TASK OBJECTIVE:
Exclude all pictures. Then restate, word for word, the entries from the first line through the line that contains "# WITHOUT WARRANTIES".

EXERCISE MATERIAL:
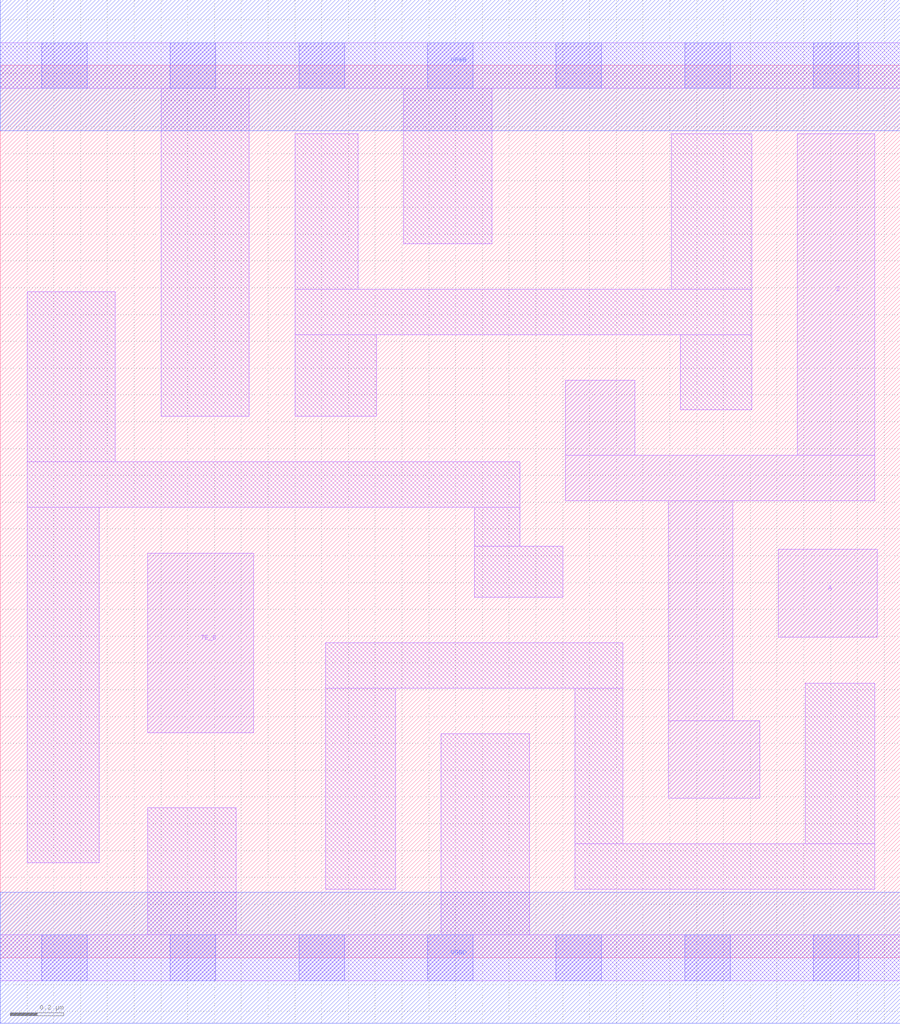
<source format=lef>
# Copyright 2020 The SkyWater PDK Authors
#
# Licensed under the Apache License, Version 2.0 (the "License");
# you may not use this file except in compliance with the License.
# You may obtain a copy of the License at
#
#     https://www.apache.org/licenses/LICENSE-2.0
#
# Unless required by applicable law or agreed to in writing, software
# distributed under the License is distributed on an "AS IS" BASIS,
# WITHOUT WARRANTIES OR CONDITIONS OF ANY KIND, either express or implied.
# See the License for the specific language governing permissions and
# limitations under the License.
#
# SPDX-License-Identifier: Apache-2.0

VERSION 5.7 ;
  NAMESCASESENSITIVE ON ;
  NOWIREEXTENSIONATPIN ON ;
  DIVIDERCHAR "/" ;
  BUSBITCHARS "[]" ;
UNITS
  DATABASE MICRONS 200 ;
END UNITS
MACRO sky130_fd_sc_lp__einvn_2
  CLASS CORE ;
  SOURCE USER ;
  FOREIGN sky130_fd_sc_lp__einvn_2 ;
  ORIGIN  0.000000  0.000000 ;
  SIZE  3.360000 BY  3.330000 ;
  SYMMETRY X Y R90 ;
  SITE unit ;
  PIN A
    ANTENNAGATEAREA  0.630000 ;
    DIRECTION INPUT ;
    USE SIGNAL ;
    PORT
      LAYER li1 ;
        RECT 2.905000 1.195000 3.275000 1.525000 ;
    END
  END A
  PIN TE_B
    ANTENNAGATEAREA  0.537000 ;
    DIRECTION INPUT ;
    USE SIGNAL ;
    PORT
      LAYER li1 ;
        RECT 0.550000 0.840000 0.945000 1.510000 ;
    END
  END TE_B
  PIN Z
    ANTENNADIFFAREA  0.903000 ;
    DIRECTION OUTPUT ;
    USE SIGNAL ;
    PORT
      LAYER li1 ;
        RECT 2.110000 1.705000 3.265000 1.875000 ;
        RECT 2.110000 1.875000 2.370000 2.155000 ;
        RECT 2.495000 0.595000 2.835000 0.885000 ;
        RECT 2.495000 0.885000 2.735000 1.705000 ;
        RECT 2.975000 1.875000 3.265000 3.075000 ;
    END
  END Z
  PIN VGND
    DIRECTION INOUT ;
    USE GROUND ;
    PORT
      LAYER met1 ;
        RECT 0.000000 -0.245000 3.360000 0.245000 ;
    END
  END VGND
  PIN VPWR
    DIRECTION INOUT ;
    USE POWER ;
    PORT
      LAYER met1 ;
        RECT 0.000000 3.085000 3.360000 3.575000 ;
    END
  END VPWR
  OBS
    LAYER li1 ;
      RECT 0.000000 -0.085000 3.360000 0.085000 ;
      RECT 0.000000  3.245000 3.360000 3.415000 ;
      RECT 0.100000  0.355000 0.370000 1.680000 ;
      RECT 0.100000  1.680000 1.940000 1.850000 ;
      RECT 0.100000  1.850000 0.430000 2.485000 ;
      RECT 0.550000  0.085000 0.880000 0.560000 ;
      RECT 0.600000  2.020000 0.930000 3.245000 ;
      RECT 1.100000  2.020000 1.405000 2.325000 ;
      RECT 1.100000  2.325000 2.805000 2.495000 ;
      RECT 1.100000  2.495000 1.335000 3.075000 ;
      RECT 1.215000  0.255000 1.475000 1.005000 ;
      RECT 1.215000  1.005000 2.325000 1.175000 ;
      RECT 1.505000  2.665000 1.835000 3.245000 ;
      RECT 1.645000  0.085000 1.975000 0.835000 ;
      RECT 1.770000  1.345000 2.100000 1.535000 ;
      RECT 1.770000  1.535000 1.940000 1.680000 ;
      RECT 2.145000  0.255000 3.265000 0.425000 ;
      RECT 2.145000  0.425000 2.325000 1.005000 ;
      RECT 2.505000  2.495000 2.805000 3.075000 ;
      RECT 2.540000  2.045000 2.805000 2.325000 ;
      RECT 3.005000  0.425000 3.265000 1.025000 ;
    LAYER mcon ;
      RECT 0.155000 -0.085000 0.325000 0.085000 ;
      RECT 0.155000  3.245000 0.325000 3.415000 ;
      RECT 0.635000 -0.085000 0.805000 0.085000 ;
      RECT 0.635000  3.245000 0.805000 3.415000 ;
      RECT 1.115000 -0.085000 1.285000 0.085000 ;
      RECT 1.115000  3.245000 1.285000 3.415000 ;
      RECT 1.595000 -0.085000 1.765000 0.085000 ;
      RECT 1.595000  3.245000 1.765000 3.415000 ;
      RECT 2.075000 -0.085000 2.245000 0.085000 ;
      RECT 2.075000  3.245000 2.245000 3.415000 ;
      RECT 2.555000 -0.085000 2.725000 0.085000 ;
      RECT 2.555000  3.245000 2.725000 3.415000 ;
      RECT 3.035000 -0.085000 3.205000 0.085000 ;
      RECT 3.035000  3.245000 3.205000 3.415000 ;
  END
END sky130_fd_sc_lp__einvn_2
END LIBRARY

</source>
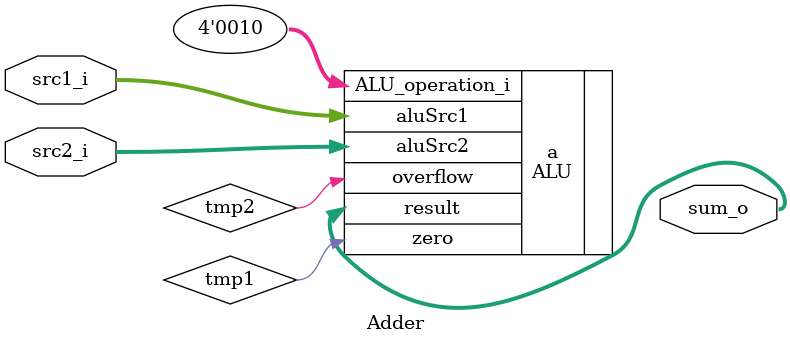
<source format=v>
module Adder( src1_i, src2_i, sum_o	);

//I/O ports
input	[32-1:0] src1_i;
input	[32-1:0] src2_i;
output	[32-1:0] sum_o;

//Internal Signals
wire	[32-1:0] sum_o;
    
//Main function
/*your code here*/
wire tmp1, tmp2;
ALU a(.result(sum_o), .zero(tmp1), .overflow(tmp2), .aluSrc1(src1_i), .aluSrc2(src2_i), .ALU_operation_i(4'b0010));

endmodule

</source>
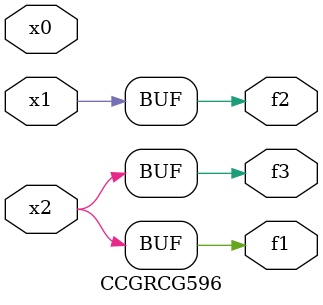
<source format=v>
module CCGRCG596(
	input x0, x1, x2,
	output f1, f2, f3
);
	assign f1 = x2;
	assign f2 = x1;
	assign f3 = x2;
endmodule

</source>
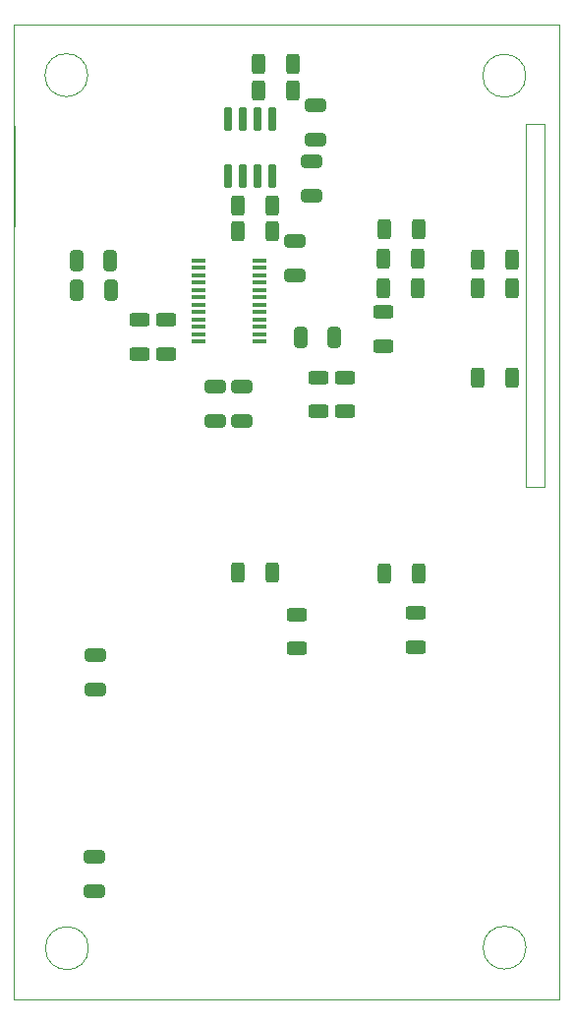
<source format=gbr>
%TF.GenerationSoftware,KiCad,Pcbnew,7.0.1*%
%TF.CreationDate,2023-09-27T13:21:00+00:00*%
%TF.ProjectId,SI4735,53493437-3335-42e6-9b69-6361645f7063,rev?*%
%TF.SameCoordinates,Original*%
%TF.FileFunction,Paste,Bot*%
%TF.FilePolarity,Positive*%
%FSLAX45Y45*%
G04 Gerber Fmt 4.5, Leading zero omitted, Abs format (unit mm)*
G04 Created by KiCad (PCBNEW 7.0.1) date 2023-09-27 13:21:00*
%MOMM*%
%LPD*%
G01*
G04 APERTURE LIST*
G04 Aperture macros list*
%AMRoundRect*
0 Rectangle with rounded corners*
0 $1 Rounding radius*
0 $2 $3 $4 $5 $6 $7 $8 $9 X,Y pos of 4 corners*
0 Add a 4 corners polygon primitive as box body*
4,1,4,$2,$3,$4,$5,$6,$7,$8,$9,$2,$3,0*
0 Add four circle primitives for the rounded corners*
1,1,$1+$1,$2,$3*
1,1,$1+$1,$4,$5*
1,1,$1+$1,$6,$7*
1,1,$1+$1,$8,$9*
0 Add four rect primitives between the rounded corners*
20,1,$1+$1,$2,$3,$4,$5,0*
20,1,$1+$1,$4,$5,$6,$7,0*
20,1,$1+$1,$6,$7,$8,$9,0*
20,1,$1+$1,$8,$9,$2,$3,0*%
G04 Aperture macros list end*
%ADD10RoundRect,0.250000X0.312500X0.625000X-0.312500X0.625000X-0.312500X-0.625000X0.312500X-0.625000X0*%
%ADD11RoundRect,0.250000X0.650000X-0.325000X0.650000X0.325000X-0.650000X0.325000X-0.650000X-0.325000X0*%
%ADD12RoundRect,0.250000X0.625000X-0.312500X0.625000X0.312500X-0.625000X0.312500X-0.625000X-0.312500X0*%
%ADD13RoundRect,0.250000X-0.625000X0.312500X-0.625000X-0.312500X0.625000X-0.312500X0.625000X0.312500X0*%
%ADD14RoundRect,0.250000X-0.650000X0.325000X-0.650000X-0.325000X0.650000X-0.325000X0.650000X0.325000X0*%
%ADD15RoundRect,0.250000X-0.325000X-0.650000X0.325000X-0.650000X0.325000X0.650000X-0.325000X0.650000X0*%
%ADD16RoundRect,0.250000X-0.312500X-0.625000X0.312500X-0.625000X0.312500X0.625000X-0.312500X0.625000X0*%
%ADD17R,1.200000X0.400000*%
%ADD18RoundRect,0.250000X0.325000X0.650000X-0.325000X0.650000X-0.325000X-0.650000X0.325000X-0.650000X0*%
%ADD19RoundRect,0.042000X0.258000X-0.943000X0.258000X0.943000X-0.258000X0.943000X-0.258000X-0.943000X0*%
%TA.AperFunction,Profile*%
%ADD20C,0.050000*%
%TD*%
%TA.AperFunction,Profile*%
%ADD21C,0.100000*%
%TD*%
G04 APERTURE END LIST*
D10*
%TO.C,R13*%
X16785520Y-10967160D03*
X16493020Y-10967160D03*
%TD*%
D11*
%TO.C,C2*%
X13192000Y-15390000D03*
X13192000Y-15095000D03*
%TD*%
D10*
%TO.C,R6*%
X14721250Y-9485000D03*
X14428750Y-9485000D03*
%TD*%
D11*
%TO.C,C6*%
X14920000Y-10087500D03*
X14920000Y-9792500D03*
%TD*%
D12*
%TO.C,R19*%
X15348750Y-11258510D03*
X15348750Y-10966010D03*
%TD*%
D13*
%TO.C,R4*%
X15681960Y-10406380D03*
X15681960Y-10698880D03*
%TD*%
D14*
%TO.C,C9*%
X15064000Y-9109000D03*
X15064000Y-9404000D03*
%TD*%
D13*
%TO.C,R17*%
X13810000Y-10470000D03*
X13810000Y-10762500D03*
%TD*%
D15*
%TO.C,C10*%
X13032500Y-9960000D03*
X13327500Y-9960000D03*
%TD*%
D10*
%TO.C,R11*%
X16785520Y-10199660D03*
X16493020Y-10199660D03*
%TD*%
D12*
%TO.C,R21*%
X15116250Y-11258510D03*
X15116250Y-10966010D03*
%TD*%
D16*
%TO.C,R1*%
X15690000Y-9695000D03*
X15982500Y-9695000D03*
%TD*%
D12*
%TO.C,R20*%
X14935250Y-13300000D03*
X14935250Y-13007500D03*
%TD*%
D14*
%TO.C,C24*%
X14232500Y-11045000D03*
X14232500Y-11340000D03*
%TD*%
D15*
%TO.C,C13*%
X13035000Y-10220000D03*
X13330000Y-10220000D03*
%TD*%
D10*
%TO.C,R3*%
X15974460Y-10203180D03*
X15681960Y-10203180D03*
%TD*%
%TO.C,R22*%
X14720000Y-12645000D03*
X14427500Y-12645000D03*
%TD*%
%TO.C,R5*%
X14720000Y-9710000D03*
X14427500Y-9710000D03*
%TD*%
%TO.C,R10*%
X14898750Y-8497500D03*
X14606250Y-8497500D03*
%TD*%
D17*
%TO.C,U6*%
X14087500Y-10658500D03*
X14087500Y-10595000D03*
X14087500Y-10531500D03*
X14087500Y-10468000D03*
X14087500Y-10404500D03*
X14087500Y-10341000D03*
X14087500Y-10277500D03*
X14087500Y-10214000D03*
X14087500Y-10150500D03*
X14087500Y-10087000D03*
X14087500Y-10023500D03*
X14087500Y-9960000D03*
X14607500Y-9960000D03*
X14607500Y-10023500D03*
X14607500Y-10087000D03*
X14607500Y-10150500D03*
X14607500Y-10214000D03*
X14607500Y-10277500D03*
X14607500Y-10341000D03*
X14607500Y-10404500D03*
X14607500Y-10468000D03*
X14607500Y-10531500D03*
X14607500Y-10595000D03*
X14607500Y-10658500D03*
%TD*%
D10*
%TO.C,R2*%
X15974060Y-9949180D03*
X15681560Y-9949180D03*
%TD*%
%TO.C,R9*%
X14897500Y-8270000D03*
X14605000Y-8270000D03*
%TD*%
%TO.C,R12*%
X16785520Y-9949660D03*
X16493020Y-9949660D03*
%TD*%
D18*
%TO.C,C15*%
X15257500Y-10625000D03*
X14962500Y-10625000D03*
%TD*%
D14*
%TO.C,C23*%
X14462500Y-11045000D03*
X14462500Y-11340000D03*
%TD*%
%TO.C,C3*%
X13200000Y-13360000D03*
X13200000Y-13655000D03*
%TD*%
D12*
%TO.C,R16*%
X15957500Y-13290000D03*
X15957500Y-12997500D03*
%TD*%
D13*
%TO.C,R7*%
X13577500Y-10472500D03*
X13577500Y-10765000D03*
%TD*%
D16*
%TO.C,R18*%
X15687500Y-12657260D03*
X15980000Y-12657260D03*
%TD*%
D19*
%TO.C,U3*%
X14721750Y-9236500D03*
X14594750Y-9236500D03*
X14467750Y-9236500D03*
X14340750Y-9236500D03*
X14340750Y-8742500D03*
X14467750Y-8742500D03*
X14594750Y-8742500D03*
X14721750Y-8742500D03*
%TD*%
D11*
%TO.C,C4*%
X15095000Y-8920000D03*
X15095000Y-8625000D03*
%TD*%
D20*
X16904814Y-8370000D02*
G75*
G03*
X16904814Y-8370000I-184814J0D01*
G01*
X13132314Y-8365000D02*
G75*
G03*
X13132314Y-8365000I-184814J0D01*
G01*
X13137500Y-15880000D02*
G75*
G03*
X13137500Y-15880000I-184814J0D01*
G01*
X16905000Y-8787500D02*
X17070000Y-8787500D01*
X17070000Y-11907500D01*
X16905000Y-11907500D01*
X16905000Y-8787500D01*
X16907314Y-15875000D02*
G75*
G03*
X16907314Y-15875000I-184814J0D01*
G01*
X12496500Y-7931500D02*
X17192500Y-7931500D01*
X17192500Y-16320000D01*
X12496500Y-16320000D01*
X12496500Y-7931500D01*
D21*
%TO.C,J3*%
X12499000Y-8804000D02*
X12499000Y-9664000D01*
%TO.C,J5*%
X12498500Y-10481000D02*
X12498500Y-11341000D01*
%TD*%
M02*

</source>
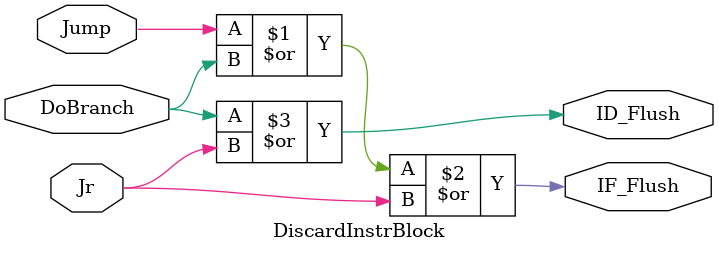
<source format=v>
`timescale 1ns / 1ps


module DiscardInstrBlock(Jump, DoBranch, Jr, ID_Flush, IF_Flush );

    input Jump, DoBranch, Jr;
    
    output ID_Flush, IF_Flush;
    
    assign IF_Flush = Jump | DoBranch | Jr;
    assign ID_Flush = DoBranch | Jr;

endmodule

</source>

RESPONSE TO THE EXERCISE:
<source format=lef>
# Copyright 2020 The SkyWater PDK Authors
#
# Licensed under the Apache License, Version 2.0 (the "License");
# you may not use this file except in compliance with the License.
# You may obtain a copy of the License at
#
#     https://www.apache.org/licenses/LICENSE-2.0
#
# Unless required by applicable law or agreed to in writing, software
# distributed under the License is distributed on an "AS IS" BASIS,
# WITHOUT WARRANTIES OR CONDITIONS OF ANY KIND, either express or implied.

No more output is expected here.